* **EXERCISE PASSAGE**
◇ ◇ ◇

In “Why Has Our World Gone So Crazy?” I argued that “like every prior civilization, transnational progressivism is wrong about virtually everything. Actually, it’s worse than that. It’s even more wrong than some prior civilizations.” I backed up the claim with a list of categories where I thought the contemporary consensus had, indeed, gone very wrong. For each category, I offered a very short list of books that had been formative or influential on my view.
Ever since then, a number of readers have emailed me to ask for a longer list of recommended reading — one went so far as to ask for “a post-physicalist physiocratic curriculum.”
Over the next few weeks, I will attempt to provide such a curriculum. As with my prior recommendations, the curriculum or reading list or whatnot will be divided into topical categories. Within each category, the books will be intended to serve as a framework, not a smorgasbord. That is, each category is meant to be read in toto, and no single book in each category should be taken as definitive. The inclusion of a particular book does not mean I endorse all, or even any, aspects of the writer’s conclusions; some books raise important questions, but answer them incorrectly; later books in the reading list provide the answers I hold.

◇ ◇ ◇

* **ENTRIES SHOWN**

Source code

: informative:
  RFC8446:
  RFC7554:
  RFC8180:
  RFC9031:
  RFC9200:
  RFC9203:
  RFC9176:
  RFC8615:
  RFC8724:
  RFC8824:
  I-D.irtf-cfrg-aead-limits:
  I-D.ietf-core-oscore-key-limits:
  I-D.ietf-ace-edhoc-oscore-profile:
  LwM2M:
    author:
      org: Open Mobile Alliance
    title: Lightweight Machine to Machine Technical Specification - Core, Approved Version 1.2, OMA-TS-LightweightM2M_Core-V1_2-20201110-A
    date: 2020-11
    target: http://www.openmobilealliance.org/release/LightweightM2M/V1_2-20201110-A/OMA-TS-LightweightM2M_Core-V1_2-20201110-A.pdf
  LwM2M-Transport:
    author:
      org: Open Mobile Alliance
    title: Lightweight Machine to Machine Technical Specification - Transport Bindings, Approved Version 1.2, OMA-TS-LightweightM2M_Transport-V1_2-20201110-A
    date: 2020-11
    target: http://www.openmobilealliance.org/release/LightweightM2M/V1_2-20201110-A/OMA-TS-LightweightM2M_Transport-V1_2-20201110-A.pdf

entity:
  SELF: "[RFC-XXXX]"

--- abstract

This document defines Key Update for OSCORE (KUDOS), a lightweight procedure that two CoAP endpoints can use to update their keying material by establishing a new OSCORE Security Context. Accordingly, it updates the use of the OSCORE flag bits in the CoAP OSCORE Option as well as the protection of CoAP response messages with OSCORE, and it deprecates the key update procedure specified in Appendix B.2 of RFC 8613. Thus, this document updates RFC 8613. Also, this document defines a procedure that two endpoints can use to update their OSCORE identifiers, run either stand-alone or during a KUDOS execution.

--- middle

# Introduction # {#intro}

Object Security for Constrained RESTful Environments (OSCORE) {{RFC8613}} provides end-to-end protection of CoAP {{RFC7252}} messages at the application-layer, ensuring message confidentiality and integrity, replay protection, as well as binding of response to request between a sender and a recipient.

◇ ◇ ◇

* **INSTRUCTIONS**
1. Return the part of the reading list passage starting with "Ever since then, a" and going on through "answers I hold.", copied word for word.
2. In the reading list passage, what did one reader go so far as to ask for?
3. Continue the reading list passage from where it stops.

* **EXPECTED RESULTS**
1.
Ever since then, a number of readers have emailed me to ask for a longer list of recommended reading — one went so far as to ask for “a post-physicalist physiocratic curriculum.”
Over the next few weeks, I will attempt to provide such a curriculum. As with my prior recommendations, the curriculum or reading list or whatnot will be divided into topical categories. Within each category, the books will be intended to serve as a framework, not a smorgasbord. That is, each category is meant to be read in toto, and no single book in each category should be taken as definitive. The inclusion of a particular book does not mean I endorse all, or even any, aspects of the writer’s conclusions; some books raise important questions, but answer them incorrectly; later books in the reading list provide the answers I hold.

2. A "post-physicalist physiocratic curriculum."

3.
As might be expected from a person with as many.. idiosyncratic… views as I hold, the books I recommend will often fall outside of the contemporary canon. Few will be primary sources; most of them are what I would call “books about other books” — that is, books written to summarize a body of knowledge or to offer a reaction to the perceived failures of such a body.
The physiocratic curriculum begins with moral philosophy. Why? Because I began my ascent of the Tree of Woe with moral philosophy - the moral philosophy of Ayn Rand.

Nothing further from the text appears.